I work in a grocery store.  Sometimes a customer will remark, “Well, there goes a hundred dollars,” as they hand me their money to pay for their groceries.  They say this in the same way as if they had thrown that same $100 in the river and watched it drift away.

These customers have the same problem as politicians, economists, and others who stress about the so-called “trade deficit.”  The problem is that many people understand Money and Wealth to be entirely synonymous, that is, Money is Wealth and Wealth is Money.  This is only half right.

Yes, Money is Wealth.  Wealth, however, is not necessarily Money, because Money is not the only form of Wealth.  Everything a person owns is a part of that person’s Wealth.  Houses and land, vehicles, stocks and bonds, furniture, indeed, everything down to the smallest, seemingly most worthless possession, makes up a person’s Wealth.  Even the food in his cabinets is included in his Wealth.

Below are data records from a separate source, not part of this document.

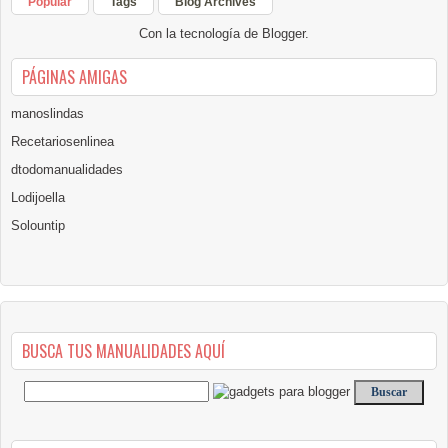
Popular
Tags
Blog Archives
Con la tecnología de
Blogger
.
PÁGINAS AMIGAS
manoslindas
Recetariosenlinea
dtodomanualidades
Lodijoella
Solountip
BUSCA TUS MANUALIDADES AQUÍ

On the international level a “trade deficit” occurs when one nation spends more Money on goods produced by another nation than that other nation spends on goods produced by the first nation.  For example, ABC spends $100 million purchasing goods from XYZ.  XYZ buys $75 million worth of goods from ABC.  This creates a “trade deficit” of $25 million in XYZ’s favor.  This terminology ignores the fact that ABC received $100 million worth of goods (one form of Wealth) in return for the $100 million worth of Money (another form of Wealth).  There is no “trade deficit.”  ABC and XYZ conducted business to the tune of $195 million at a rate of $1 in goods to $1 in Money.

Now back to the shopping cart.  The customer is receiving $100 worth of groceries in return for $100 worth of Money.  The customer is not out $100.  He has traded Money for goods.  His Wealth has not diminished.  Depending on how valuable the groceries are to him, his Wealth may even have increased.  (If the customer had valued the Money more, he would not have traded it for the groceries. Value is not only objective, it can be and often is subjective.)

So, “There goes a hundred dollars,” you say?  Well, “Here comes a hundred dollars worth of groceries back at you,” I say.  “Have a nice day.”